DEVELOPMENT OF SOME TOLERANT YEAST (SACCHAROMYCES CEREVISIAE) STRAINS TO HEAT AND SALT STRESSES
2019
Sara Abd El-Maksoud | M. Sayed | Fatma Badawy | Eman Fahmy
All living organisms are subjected to changing in conservational conditions, to which they must adapt to. Stress is defined as a threat refers to the physiological balance of systems critical to survival organisms. Five yeast strains (Saccharomyces cerevisiae) were subjected to different adverse environmental situations, such as thermal, osmotic and oxidative (salt) stresses. The objective of this work was to detect the most tolerant yeast strains under salt or heat stresses. Five yeast strains were exposed in a first experiment to heat stress at 20°C or 40°C beside to the control at 30°C to detect the more tolerant strain. The same yeast strains were subjected in a second experiment to two different concentrations of salt stress (NaCl); 0.5 or 1.0 M, separately, for two days (at 30°C as normal temperature for growth), other strains were exposed to 0.5 M concentration of NaCl for 24 hours, then 1 M for another 24 hours.
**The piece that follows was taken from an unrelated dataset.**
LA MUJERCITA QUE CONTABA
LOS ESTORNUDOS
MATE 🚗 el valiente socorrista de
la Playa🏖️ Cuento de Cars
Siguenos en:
For the heat stress results, strain S4 was more tolerant at 40oCwith insignificant difference compared to the control (30oC), while it showed significant difference at 20°C. Strain S5 also was more tolerant at 20oC with insignificant difference compared to the control. For salt treatment, the only insignificant value was for strain S3at 0.5M NaCl compared with the control.